I lit the light for her
       so I could write her down.
How splendid it was
      you in the door,
                                 what a doorsplendour,
 don't try to find that door.
                                                                           In the room where there's the carving
                                                                                                            of your breath,
                                                                           there it is, your breath's
                                                                                                  black lacquered wood,
                                                                           there's black wood in that room,
                                                                                        the carving of your breath,
                                                                           look how it's smiling, it's lovely.
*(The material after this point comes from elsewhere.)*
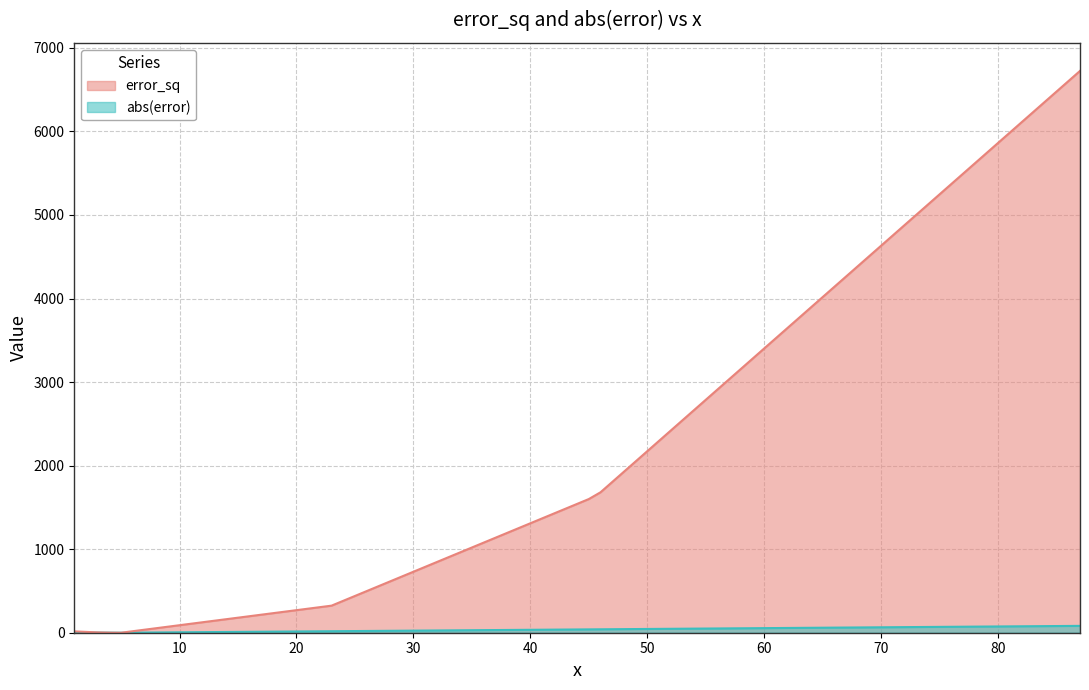

What are all the series names shown in the legend?

error_sq, abs(error)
Why is the beautiful amazon’s
beautiful torso here
when her beautiful head’s on the floor above?
Doesn’t belong here, the attendant says,
all the heads are on the floor above.
Our European patrimony too has been divided up,
there may be quite a way
between the body’s parts, Socrates’ head
in Rome, and his possible torso
in Copenhagen, everyone gets his bit,
and let me just point out that Socrates’
sizy soft belly
is far more lively than his head.

                                                                            I'm standing by the window in the torso room,
                                                                            I'm standing in harsh daylight
                                                                            and I'm not yearning for the faces the hands
                                                                            that are gone,
                                                                                                   people are starting to flow,
                                                                            some coming in, carrying
                                                                            heads for these torsos,
                                                                                                                       seeing if they'll go,
                                                                            one after another
                                                                                                                       each trying his own on,
                                                                            none of them goes with this one.
I walked faster than steps
      the sand ran

                                                                            A purple cloud
                                                                                                   your thunderbody high in the sky
                                                                           the long rumbling of memory
And yet, after decades,
my joy still strays in you,
                     when you hear my voice
my voice is an excursion of memory,
a reverberation, with you at the end.
Memory full of light, life after death.
                                                                          A huge sleeping ward,
                                                                                                             a sky on duty
                                                                          whether you're nodding or waking
                                                                                                 the night's bright.
                                                                          And each one's bed is in the centre,
                                                                                      each one's in the centre,
                                                                          under the circling sky.